Masalah pertama, masyarakat kota tidak punya alternatif kemasan atau produk sehari-hari yang ramah lingkungan. Lalu masalah kedua, masyarakat Desa Mendis memiliki komoditas pelepah pinang yang bisa diolah lebih lanjut untuk kemasan hijau, tidak menyadari potensi ekonomi yang besar karena minim wawasan teknologi. 

Potensi pelepah pinang

Dari dua persoalan itu, lantas muncul solusi untuk menggantikan kemasan plastik dengan kemasan yang lebih ramah lingkungan dengan memanfaatkan potensi pelepah pinang. 

Rengkuh bersama organisasi Footloose Initiative memulai riset. Pada 2018 mereka  menciptakan produk kemasan dari pelepah dengan jenema Plépah. Kelebihannya, kemasan ini bisa digunakan berkali-kali, dapat menahan panas sampai 200 derajat celcius, dan setelahnya dapat dijadikan pupuk kompos. 

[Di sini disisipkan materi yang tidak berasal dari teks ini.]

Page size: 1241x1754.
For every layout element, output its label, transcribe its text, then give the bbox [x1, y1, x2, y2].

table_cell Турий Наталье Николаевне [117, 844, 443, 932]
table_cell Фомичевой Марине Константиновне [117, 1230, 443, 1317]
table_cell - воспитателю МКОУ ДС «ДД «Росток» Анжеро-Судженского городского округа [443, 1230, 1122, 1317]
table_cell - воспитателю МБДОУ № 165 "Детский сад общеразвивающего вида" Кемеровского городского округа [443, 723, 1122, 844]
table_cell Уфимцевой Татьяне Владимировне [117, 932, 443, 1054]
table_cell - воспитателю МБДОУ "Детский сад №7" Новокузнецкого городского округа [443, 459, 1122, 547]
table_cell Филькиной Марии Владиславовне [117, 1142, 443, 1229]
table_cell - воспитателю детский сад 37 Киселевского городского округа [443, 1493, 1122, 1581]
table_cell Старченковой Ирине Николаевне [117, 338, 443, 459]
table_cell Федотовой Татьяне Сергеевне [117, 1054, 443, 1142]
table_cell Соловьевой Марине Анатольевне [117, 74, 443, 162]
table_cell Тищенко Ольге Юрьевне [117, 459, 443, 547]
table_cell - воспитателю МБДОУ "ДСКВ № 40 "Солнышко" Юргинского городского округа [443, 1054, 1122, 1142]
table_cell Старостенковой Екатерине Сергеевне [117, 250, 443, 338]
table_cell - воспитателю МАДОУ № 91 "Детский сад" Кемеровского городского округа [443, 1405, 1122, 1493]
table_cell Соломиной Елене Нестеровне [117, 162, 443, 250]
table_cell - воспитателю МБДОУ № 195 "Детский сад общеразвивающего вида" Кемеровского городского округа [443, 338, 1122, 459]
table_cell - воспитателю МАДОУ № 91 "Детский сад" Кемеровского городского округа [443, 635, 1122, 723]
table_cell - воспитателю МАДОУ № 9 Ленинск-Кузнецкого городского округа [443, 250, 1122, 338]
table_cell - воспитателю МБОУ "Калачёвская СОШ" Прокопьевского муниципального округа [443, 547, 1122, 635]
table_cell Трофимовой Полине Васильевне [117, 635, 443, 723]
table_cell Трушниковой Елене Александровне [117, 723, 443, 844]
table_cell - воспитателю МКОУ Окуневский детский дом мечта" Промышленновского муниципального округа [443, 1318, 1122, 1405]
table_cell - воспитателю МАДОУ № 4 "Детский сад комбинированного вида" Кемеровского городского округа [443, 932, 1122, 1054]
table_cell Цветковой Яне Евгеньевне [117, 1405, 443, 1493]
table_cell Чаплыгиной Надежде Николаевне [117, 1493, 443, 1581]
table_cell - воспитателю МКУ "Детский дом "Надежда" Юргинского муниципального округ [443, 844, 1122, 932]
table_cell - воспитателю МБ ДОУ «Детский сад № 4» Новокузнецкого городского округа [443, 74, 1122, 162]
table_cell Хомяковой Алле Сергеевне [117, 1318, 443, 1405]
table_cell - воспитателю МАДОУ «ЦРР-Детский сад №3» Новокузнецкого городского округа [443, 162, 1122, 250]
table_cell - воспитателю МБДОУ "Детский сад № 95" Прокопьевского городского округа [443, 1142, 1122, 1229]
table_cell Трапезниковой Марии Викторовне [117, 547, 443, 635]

Awal mula, pihaknya melibatkan 12 sampai 15 kelompok keluarga (KK) petani Desa Mendis. Pada saat itu pihaknya merancang ruang-ruang produksi terdesentralisasi berupa manufaktur mikro di lokasi tempat warga berkumpul. 

Untuk menjalankan inisiatif ini pun tidaklah mudah. Pada 2018, mereka banyak melakukan kanvasing ke sejumlah pasar tradisional untuk mencari pembeli. Namun produk inovasi seperti ini diakui Rengkuh belum mampu mencapai skala keekonomian layaknya kemasan plastik yang sudah diproduksi dalam industri. Maka itu, masalah terberat yang dihadapinya ialah harga jual. 

Di saat yang sama, iklim startup juga sedang lesu sehingga Plépah belum bisa mencapai model bisnis yang ideal karena sulit mendapatkan pendanaan. 

Rengkuh tidak patah arang. Dia tetap berjibaku mencari pasar yang cocok untuk inovasi  kemasan ramah lingkungannya. Ternyata sejauh ini, produknya lebih cocok dijual ke pasar mancengara seperti Jepang dan Australia. 

Baca Juga: Peran Penting Investasi Makro dalam Perjalanan Net Zero 2060 di Indonesia

Saat ini Plépah dijual melalui jalur trading ke dua negara itu dengan harga Rp 3.500 hingga Rp 5.500 per-piece. Ke depan tidak menutup kemungkinan harga Plépah bisa lebih ekonomis. Satu-satunya cara dengan memperbesar kapasitas produksi sehingga biaya manufaktur bisa ditekan. 

Kini inisiatif pembuatan kemasan dari pelepah pinang telah menyebar ke dua kabupaten lain tidak hanya di Sumatera Selatan. Ada 100 KK yang memasok limbah pelepah untuk diolah menjadi kemasan. 

“Dari satu batch masing-masing petani dapat menyetor 10 ton sampai 12 ton dalam sebulan. Dengan begitu kami bisa memproduksi 2.000 hingga 5.000 piece kemasan per-minggu,” jelasnya. 

Setiap penjualan pelepah pinang, petani akan mendapatkan Rp 2.000/kilogram. Nilai ini lumayan karena sebelumnya limbah pinang ini tidak bernilai sama sekali. 

Ada rasa puas di dalam diri Rengkuh ketika bisa mengoptimalkan sumber material yang berdekatan dengan masyarakat. Upaya ini juga memicu masyarakat membangun ekosistem pertanian independen dengan teknologi sederhana sehingga meningkatkan produktivitas komoditas setempat. 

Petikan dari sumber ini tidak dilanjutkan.